= Wrestling mythology =

Examples of wrestling in mythology

Wrestling bouts are described in some of the world's mythologies.

- The Epic of Gilgamesh in Sumerian literature features its hero Gilgamesh establishing his credibility as a leader after wrestling Enkidu. Other sculptures and literature from ancient Mesopotamia show that wrestling was a popular activity.
- The Iliad describes Aias and Odysseus wrestling against each other on the occasion of the funeral games of Patroclus. The match ends in a draw.
- In Greek Mythology, Theseus is said to have invented the art of wrestling. He would use his wrestling techniques to beat the likes of Cercyon the Arcadian and Polypemon.
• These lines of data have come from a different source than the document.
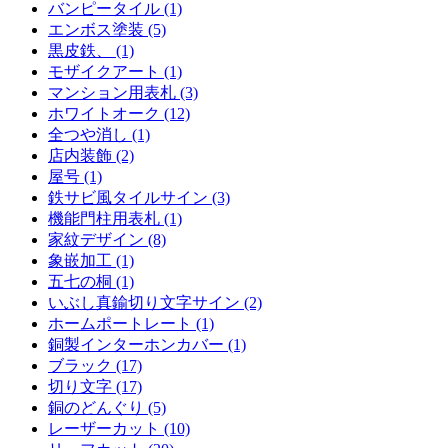
バンピータイル (1)
エンボス塗装 (5)
黒皮鉄、 (1)
モザイクアート (1)
マンション用表札 (3)
ホワイトオーク (12)
全つや消し (1)
店内装飾 (2)
屋号 (1)
鉄サビ風タイルサイン (3)
機能門柱用表札 (1)
家紋デザイン (8)
象嵌加工 (1)
五七の桐 (1)
いぶし真鍮切り文字サイン (2)
ホームポートレート (1)
銅製インターホンカバー (1)
ブラック (17)
切り文字 (17)
銅のどんぐり (5)
レーザーカット (10)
- Cornish wrestling has a long history, with Geoffrey of Monmouth in Historia Regum Britanniae (c. 1139) describing Corineus, the legendary founder of Cornwall, as a man "of great courage and boldness, who, in an encounter with any person, even of gigantic stature, would immediately overthrow him, as if he were a child", and later tells the story of how Corineus wrestled a Cornish giant, Gogmagog or Goemagot upon the cliff top known as Lamm Goemagot.
- Another early description of wrestling appears in the Hebrew Book of Genesis (32:22-32). The passage depicts the patriarch Jacob wrestling with the Angel, for which Jacob was subsequently renamed Israel. (Israel translates to "wrestles (or strives) with God".)
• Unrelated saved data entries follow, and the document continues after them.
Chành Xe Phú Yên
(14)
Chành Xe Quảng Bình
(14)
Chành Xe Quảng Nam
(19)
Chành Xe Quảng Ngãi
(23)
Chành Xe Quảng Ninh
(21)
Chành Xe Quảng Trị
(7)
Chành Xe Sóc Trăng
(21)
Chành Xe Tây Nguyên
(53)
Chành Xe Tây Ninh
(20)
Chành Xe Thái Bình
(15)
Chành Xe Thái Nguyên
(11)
- The Sanskrit epic Mahabharata describes the encounter between the accomplished wrestlers Bhima and Jarasandha; "grasping each other in various ways by means of their arms, and kicking each other with such violence as to affect the innermost nerves, they struck at each other's breasts with clenched fists. With bare arms as their only weapons roaring like clouds they grasped and struck each other like two mad elephants encountering each other with their trunks". In the same epic, Bhima would wrestle with and kill Kichaka, in revenge for harassing Draupadi.
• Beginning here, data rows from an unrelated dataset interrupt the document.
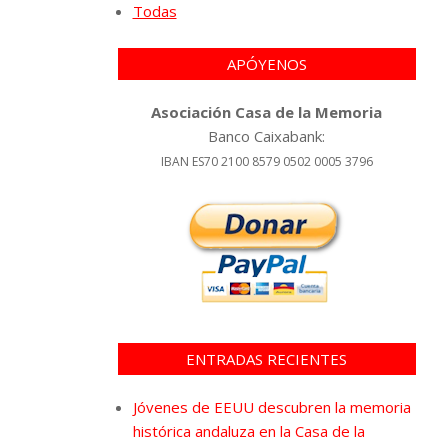
Todas
APÓYENOS
Asociación Casa de la Memoria
Banco Caixabank:
IBAN ES70 2100 8579 0502 0005 3796
ENTRADAS RECIENTES
Jóvenes de EEUU descubren la memoria
histórica andaluza en la Casa de la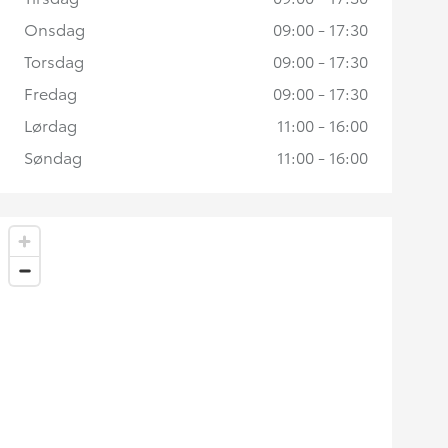
Onsdag
09:00 - 17:30
Torsdag
09:00 - 17:30
Fredag
09:00 - 17:30
Lørdag
11:00 - 16:00
Søndag
11:00 - 16:00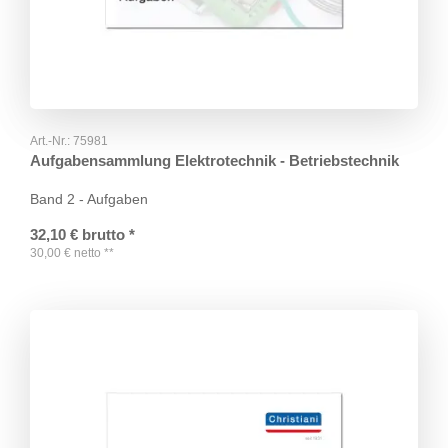
Art.-Nr.:
75981
Aufgabensammlung Elektrotechnik - Betriebstechnik
Band 2 - Aufgaben
32,10
€
brutto
*
30,00
€
netto
**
- In Hinduism, Hanuman is held as the patron god of wrestling and martial arts. Many Akharas (wrestling schools) in India are dedicated to him. Hanuman wrestled with and killed many demons in Lanka during the war against Ravana, such as Lankini
- In the Hamzanama, also known as Dastan-e-Amir Hamza, various characters including the main protagonist Amir Hamza engage in wrestling or Pehlwani bouts as an ultimate display of strength. Amir Hamza himself wrestled with and subdued opponents like Landhaur bin Sa'dan, who would become his ally. He would also wrestle and defeat various Djinns and Devs during his journey in Mount Qaf.
- In the Prose Edda ,the god Thor wrestles with, and is defeated by, Elli ,the Norse personification of old age.